After finding the line containing "927 563 66 57" below, please output that line and each following one through the line containing "culturales de la Sierra.", exactly as written.

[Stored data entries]
━━━━

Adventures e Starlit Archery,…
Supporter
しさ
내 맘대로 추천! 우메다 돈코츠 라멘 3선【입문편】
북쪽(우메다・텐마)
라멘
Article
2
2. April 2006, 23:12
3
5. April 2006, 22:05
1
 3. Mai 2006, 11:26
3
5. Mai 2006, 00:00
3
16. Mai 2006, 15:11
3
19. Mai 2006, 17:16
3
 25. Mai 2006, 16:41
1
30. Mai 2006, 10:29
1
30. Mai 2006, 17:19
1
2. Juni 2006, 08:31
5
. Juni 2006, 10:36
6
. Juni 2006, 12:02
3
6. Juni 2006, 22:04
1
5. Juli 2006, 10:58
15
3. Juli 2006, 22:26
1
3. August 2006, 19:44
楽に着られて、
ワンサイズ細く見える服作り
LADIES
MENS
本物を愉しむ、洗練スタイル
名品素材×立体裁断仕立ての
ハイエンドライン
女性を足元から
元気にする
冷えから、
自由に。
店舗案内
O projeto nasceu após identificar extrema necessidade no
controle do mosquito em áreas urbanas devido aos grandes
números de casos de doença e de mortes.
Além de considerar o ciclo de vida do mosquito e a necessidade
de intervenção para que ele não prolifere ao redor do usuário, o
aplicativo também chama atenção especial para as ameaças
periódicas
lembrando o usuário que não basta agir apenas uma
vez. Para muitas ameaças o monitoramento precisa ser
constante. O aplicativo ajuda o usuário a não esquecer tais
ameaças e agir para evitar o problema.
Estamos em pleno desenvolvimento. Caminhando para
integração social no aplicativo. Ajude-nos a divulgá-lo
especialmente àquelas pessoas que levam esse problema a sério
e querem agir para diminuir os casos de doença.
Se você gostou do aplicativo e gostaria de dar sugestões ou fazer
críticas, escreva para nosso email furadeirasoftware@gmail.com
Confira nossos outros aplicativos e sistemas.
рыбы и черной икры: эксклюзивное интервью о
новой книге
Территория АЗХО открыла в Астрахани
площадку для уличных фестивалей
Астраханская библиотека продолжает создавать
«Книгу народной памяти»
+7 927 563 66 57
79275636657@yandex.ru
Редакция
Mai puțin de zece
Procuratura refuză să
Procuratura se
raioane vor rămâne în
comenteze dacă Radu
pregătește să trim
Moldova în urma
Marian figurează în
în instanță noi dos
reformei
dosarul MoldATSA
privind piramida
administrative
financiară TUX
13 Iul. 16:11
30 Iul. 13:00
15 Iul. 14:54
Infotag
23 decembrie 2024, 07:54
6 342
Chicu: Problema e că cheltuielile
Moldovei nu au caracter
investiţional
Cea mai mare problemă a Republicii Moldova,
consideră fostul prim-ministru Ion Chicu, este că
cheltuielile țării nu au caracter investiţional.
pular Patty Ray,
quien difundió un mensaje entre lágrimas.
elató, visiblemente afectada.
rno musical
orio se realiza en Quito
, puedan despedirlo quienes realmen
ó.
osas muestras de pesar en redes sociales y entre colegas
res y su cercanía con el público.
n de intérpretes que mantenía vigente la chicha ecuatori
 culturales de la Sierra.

━━━━

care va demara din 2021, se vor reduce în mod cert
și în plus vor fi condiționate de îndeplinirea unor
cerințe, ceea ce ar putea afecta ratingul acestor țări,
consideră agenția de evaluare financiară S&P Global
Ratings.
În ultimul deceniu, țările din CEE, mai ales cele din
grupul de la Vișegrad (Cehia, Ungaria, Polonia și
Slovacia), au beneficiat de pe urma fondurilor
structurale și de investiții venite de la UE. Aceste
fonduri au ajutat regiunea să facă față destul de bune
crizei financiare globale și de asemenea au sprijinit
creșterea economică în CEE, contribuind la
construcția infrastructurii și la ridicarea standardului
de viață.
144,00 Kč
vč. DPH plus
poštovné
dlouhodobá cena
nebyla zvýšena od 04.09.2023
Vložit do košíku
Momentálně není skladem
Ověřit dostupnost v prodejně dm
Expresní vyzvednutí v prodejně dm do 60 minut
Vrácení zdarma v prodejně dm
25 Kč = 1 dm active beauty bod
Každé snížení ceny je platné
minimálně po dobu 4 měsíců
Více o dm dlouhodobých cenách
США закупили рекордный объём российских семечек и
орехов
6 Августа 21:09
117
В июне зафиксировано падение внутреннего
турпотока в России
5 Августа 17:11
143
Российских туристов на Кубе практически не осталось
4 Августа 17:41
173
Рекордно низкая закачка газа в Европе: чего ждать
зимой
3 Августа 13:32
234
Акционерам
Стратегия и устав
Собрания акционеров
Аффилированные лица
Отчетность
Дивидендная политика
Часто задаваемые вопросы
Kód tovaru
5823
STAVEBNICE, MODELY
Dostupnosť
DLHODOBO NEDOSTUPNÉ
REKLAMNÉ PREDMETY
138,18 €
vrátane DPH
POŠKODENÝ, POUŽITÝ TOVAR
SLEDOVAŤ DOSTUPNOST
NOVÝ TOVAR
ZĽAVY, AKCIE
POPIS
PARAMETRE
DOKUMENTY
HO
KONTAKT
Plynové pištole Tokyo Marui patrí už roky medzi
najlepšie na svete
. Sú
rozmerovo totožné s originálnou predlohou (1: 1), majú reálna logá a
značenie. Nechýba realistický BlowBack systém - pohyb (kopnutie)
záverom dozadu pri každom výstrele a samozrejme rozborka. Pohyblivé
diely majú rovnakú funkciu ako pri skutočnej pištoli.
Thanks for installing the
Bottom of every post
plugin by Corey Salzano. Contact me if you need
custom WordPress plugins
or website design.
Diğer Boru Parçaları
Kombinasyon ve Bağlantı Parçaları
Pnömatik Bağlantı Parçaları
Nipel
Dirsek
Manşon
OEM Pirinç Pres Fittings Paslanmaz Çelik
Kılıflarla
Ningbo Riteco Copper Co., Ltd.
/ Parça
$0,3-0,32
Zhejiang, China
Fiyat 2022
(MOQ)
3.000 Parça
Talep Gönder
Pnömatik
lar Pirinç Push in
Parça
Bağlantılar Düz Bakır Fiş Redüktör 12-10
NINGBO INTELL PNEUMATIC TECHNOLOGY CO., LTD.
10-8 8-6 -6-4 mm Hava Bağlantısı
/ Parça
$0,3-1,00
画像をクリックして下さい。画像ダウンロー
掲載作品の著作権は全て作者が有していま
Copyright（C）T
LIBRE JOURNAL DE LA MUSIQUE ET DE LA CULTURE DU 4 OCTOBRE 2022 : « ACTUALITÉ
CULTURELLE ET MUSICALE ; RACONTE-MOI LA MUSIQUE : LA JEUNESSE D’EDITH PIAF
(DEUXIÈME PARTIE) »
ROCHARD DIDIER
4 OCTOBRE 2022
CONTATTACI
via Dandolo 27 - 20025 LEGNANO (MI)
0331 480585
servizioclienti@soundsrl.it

━━━━

> _Written solution_
+7 927 563 66 57
79275636657@yandex.ru
Редакция
Mai puțin de zece
Procuratura refuză să
Procuratura se
raioane vor rămâne în
comenteze dacă Radu
pregătește să trim
Moldova în urma
Marian figurează în
în instanță noi dos
reformei
dosarul MoldATSA
privind piramida
administrative
financiară TUX
13 Iul. 16:11
30 Iul. 13:00
15 Iul. 14:54
Infotag
23 decembrie 2024, 07:54
6 342
Chicu: Problema e că cheltuielile
Moldovei nu au caracter
investiţional
Cea mai mare problemă a Republicii Moldova,
consideră fostul prim-ministru Ion Chicu, este că
cheltuielile țării nu au caracter investiţional.
pular Patty Ray,
quien difundió un mensaje entre lágrimas.
elató, visiblemente afectada.
rno musical
orio se realiza en Quito
, puedan despedirlo quienes realmen
ó.
osas muestras de pesar en redes sociales y entre colegas
res y su cercanía con el público.
n de intérpretes que mantenía vigente la chicha ecuatori
 culturales de la Sierra.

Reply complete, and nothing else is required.